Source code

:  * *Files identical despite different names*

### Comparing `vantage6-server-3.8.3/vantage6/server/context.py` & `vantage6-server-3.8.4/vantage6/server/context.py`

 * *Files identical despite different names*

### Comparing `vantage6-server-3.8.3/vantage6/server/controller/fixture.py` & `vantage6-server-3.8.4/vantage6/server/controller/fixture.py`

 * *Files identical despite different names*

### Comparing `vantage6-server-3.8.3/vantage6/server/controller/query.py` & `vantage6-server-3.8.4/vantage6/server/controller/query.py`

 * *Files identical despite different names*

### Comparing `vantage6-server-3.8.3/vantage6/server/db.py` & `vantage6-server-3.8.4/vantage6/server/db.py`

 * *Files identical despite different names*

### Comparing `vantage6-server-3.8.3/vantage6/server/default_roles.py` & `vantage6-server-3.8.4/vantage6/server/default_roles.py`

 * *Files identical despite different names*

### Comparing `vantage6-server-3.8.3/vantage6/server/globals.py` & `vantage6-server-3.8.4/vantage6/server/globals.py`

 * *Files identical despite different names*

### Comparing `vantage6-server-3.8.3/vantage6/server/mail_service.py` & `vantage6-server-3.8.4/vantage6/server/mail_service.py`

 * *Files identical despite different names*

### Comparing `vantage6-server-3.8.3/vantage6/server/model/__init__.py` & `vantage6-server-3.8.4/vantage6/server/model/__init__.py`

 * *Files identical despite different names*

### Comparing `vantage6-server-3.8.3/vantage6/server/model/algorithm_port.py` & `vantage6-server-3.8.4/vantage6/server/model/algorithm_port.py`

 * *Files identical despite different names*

• Written task: Go through the listing and transcribe all of it exactly.

• The completed task:
Source code

:  * *Files identical despite different names*

### Comparing `vantage6-server-3.8.3/vantage6/server/context.py` & `vantage6-server-3.8.4/vantage6/server/context.py`

 * *Files identical despite different names*

### Comparing `vantage6-server-3.8.3/vantage6/server/controller/fixture.py` & `vantage6-server-3.8.4/vantage6/server/controller/fixture.py`

 * *Files identical despite different names*

### Comparing `vantage6-server-3.8.3/vantage6/server/controller/query.py` & `vantage6-server-3.8.4/vantage6/server/controller/query.py`

 * *Files identical despite different names*

### Comparing `vantage6-server-3.8.3/vantage6/server/db.py` & `vantage6-server-3.8.4/vantage6/server/db.py`

 * *Files identical despite different names*

### Comparing `vantage6-server-3.8.3/vantage6/server/default_roles.py` & `vantage6-server-3.8.4/vantage6/server/default_roles.py`

 * *Files identical despite different names*

### Comparing `vantage6-server-3.8.3/vantage6/server/globals.py` & `vantage6-server-3.8.4/vantage6/server/globals.py`

 * *Files identical despite different names*

### Comparing `vantage6-server-3.8.3/vantage6/server/mail_service.py` & `vantage6-server-3.8.4/vantage6/server/mail_service.py`

 * *Files identical despite different names*

### Comparing `vantage6-server-3.8.3/vantage6/server/model/__init__.py` & `vantage6-server-3.8.4/vantage6/server/model/__init__.py`

 * *Files identical despite different names*

### Comparing `vantage6-server-3.8.3/vantage6/server/model/algorithm_port.py` & `vantage6-server-3.8.4/vantage6/server/model/algorithm_port.py`

 * *Files identical despite different names*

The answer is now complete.